Задумалась Нежданка, не заметила, как все притихли. Поднялся со своего места князь Владивой, гостям поклонился, хлеб с солью преломил в знак гостеприимства, кубок поднял за то, чтоб праздник удался, да тут как началось…
Заиграли гусли напевно, мед хмельной из ковшей рекой потек, поплыли по той реке гуси-лебеди запеченные. Столы от прочих яств ломились — были тут и поросята молочные, и стерлядь заливная, и пироги с начинками разными. Икру осетровую, белужью, севрюжью с лучком да маслицем подносили с такой скоростью, что чашники чуть сапоги на бегу не стерли. Разливали супы наваристые, а за ними жаркое из вепря уж несут. Капуста квашенная, грибочки соленые, огурчики малосольные — то между делом похрустеть. А потом полетели петухи с имбирем да утки с шафраном, а за ними и раков поднесли. Кулебяки и курники, пироги да оладьи — у девчонки глаза разбегались, все хотелось попробовать. Маковые кренделя, яблочки печеные, калачи с изюмом да орехами — то княжичам подали, и Нежданке перепало. Запивали медами хмельными, а нянькам с детьми квас поставили.
А потом уж скоморохи званные в садик ввалились — в бубны да барабан застучали, на трещотках заиграли, в погудки дули, частушки кричали. В присядку плясали, да вместе с медведем, что в ярку жилетку наряжен был. Дозволили кривлякам все, чтоб веселее стало, окромя свисту и некоторых частушек, разумеется.

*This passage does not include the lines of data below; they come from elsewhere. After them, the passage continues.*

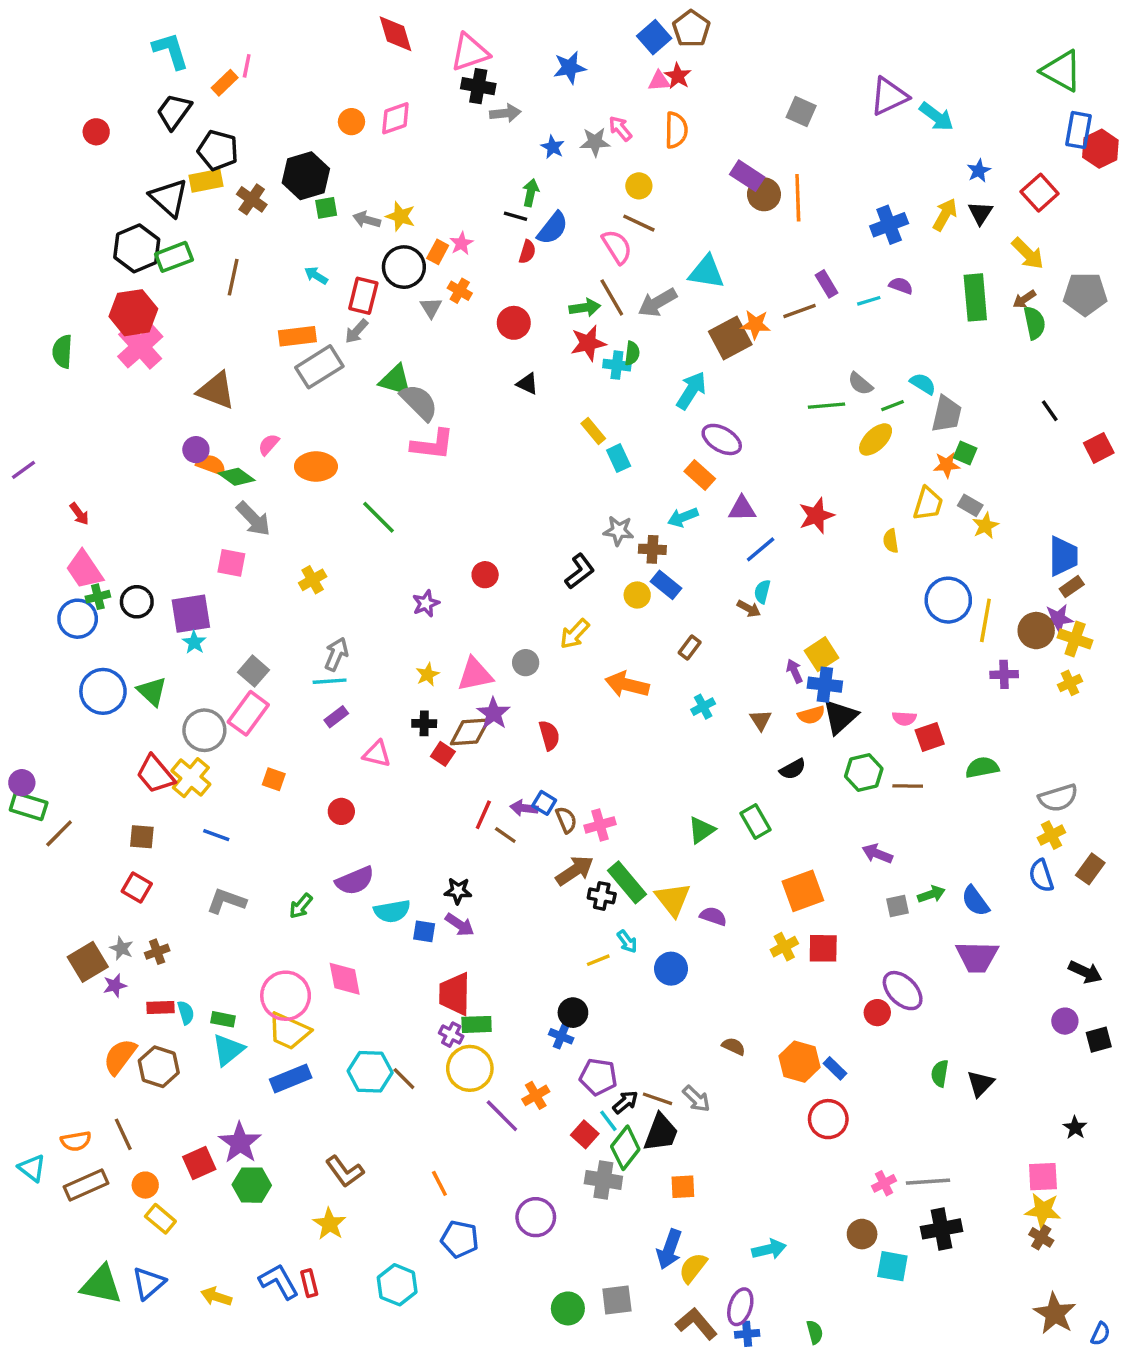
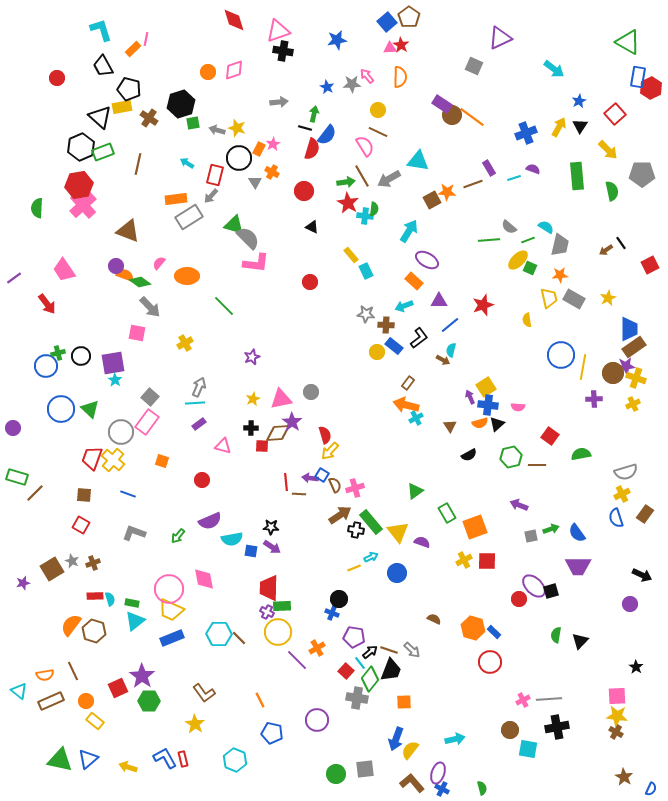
purple triangle: (889, 96) -> (500, 38), moved
black trapezoid: (174, 111) -> (103, 66), turned -65
gray arrow: (505, 113) -> (279, 102), moved
orange line: (798, 198) -> (472, 117), turned -52
red semicircle: (527, 252) -> (312, 149), size x1.5
brown arrow: (1024, 299) -> (606, 250), moved
brown square: (730, 338) -> (432, 200), size x0.7
red star: (588, 343) -> (348, 203), turned -30
green square: (965, 453) -> (530, 268), moved
yellow trapezoid: (928, 504) -> (549, 298), turned -30
gray rectangle: (970, 505) -> (574, 299), size x1.5
red arrow: (79, 514) -> (47, 304), size x1.5
yellow star: (985, 526) -> (608, 298), moved
pink trapezoid: (84, 570) -> (64, 270), moved
black L-shape: (580, 571) -> (419, 338), moved
red circle: (485, 575) -> (310, 282), moved
brown rectangle: (1072, 587) -> (634, 347), size x1.6
yellow arrow: (575, 634) -> (330, 451), moved
orange arrow: (627, 685) -> (406, 405), moved
black triangle: (840, 717) -> (497, 424), size x0.7
pink semicircle: (904, 718) -> (518, 407), moved
red square: (930, 737) -> (550, 436), turned -36
red square: (443, 754) -> (262, 446), turned -32
red trapezoid: (155, 774) -> (92, 458), turned 60
purple circle: (22, 783) -> (13, 428), moved
red line: (483, 815) -> (286, 482), turned -30
green rectangle: (756, 822) -> (447, 513), moved
brown line: (505, 835) -> (299, 494), turned -32
cyan arrow: (627, 942) -> (371, 557), turned -80
purple star: (115, 986) -> (23, 583), moved
black square: (1099, 1040) -> (551, 591), moved
brown star: (1055, 1314) -> (624, 777), size x0.7
blue cross: (747, 1334) -> (442, 789), turned 32

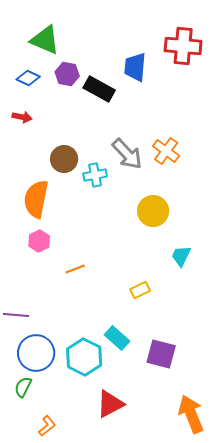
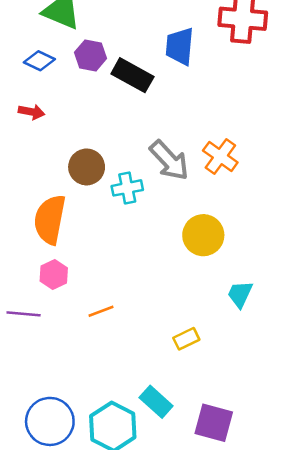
purple line: (16, 315) -> (24, 314), moved

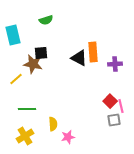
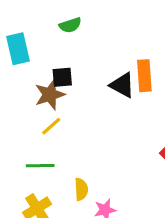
brown star: (33, 64) -> (50, 95), turned -30
yellow line: (16, 79) -> (51, 126), moved

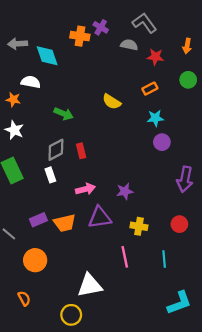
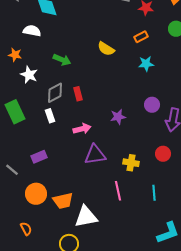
orange star: (13, 99) -> (15, 55), moved
white star: (14, 130) -> (29, 75), moved
purple circle: (162, 142) -> (152, 105), moved
purple star: (125, 191) -> (118, 117), moved
orange trapezoid: (65, 223) -> (63, 201), moved
red circle: (179, 224) -> (163, 154), moved

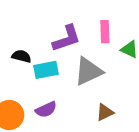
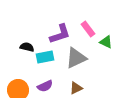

Смотрела в этот раз Нежданка на Шульгу, как уж он старается — выше всех коленца кидает, первым частушки запевает, на руках туда и обратно прошел, а потом и вовсе через голову прыгнул, земли не коснувшись. Знала она для кого те выкрутасы — все, чтоб Морица-мокрица, девка взбалмошная и жестокая, его заметила. Вон он уж и барабан с Урюпы стянул, а тот и рад с такой обузой расстаться.
Да, как она не слышит, что Шульга ей о любви своей на весь Град в барабаний бок стучит?
Все б сказали, что княжна да скоморох — друг другу не пара. И Нежданка бы согласилась, потому как жаль ей было такого парня ладного да славного, доброго богатыря Шульгу той Морице-мокрице, Змеюке Горыновне, на растерзание отдавать. То, и хорошо, что не пара, — целее паренек останется.
Любовь коварна бывает, не выбирает простых и прямых путей, такие загогулины, бывает, выкручивает, такие преграды ставит, что не пройти — не проехать. Ох, даже с разбега Шульге не перескочить ту широкую пропасть, что их с Морицей разделяет, как ни стучи в барабан, от него, чай, не оттолкнешься, чтоб с Суровинки из худой избы да на высоту терема взлететь.
Вот он уж тут Шульга — в Град прорвался, а Морица с Белояром шушукается, да Олега учит, как косточками от сливы в гостей пулять. Учила, пока Рогнеда сливы не убрала — на другой край стола велела переставить.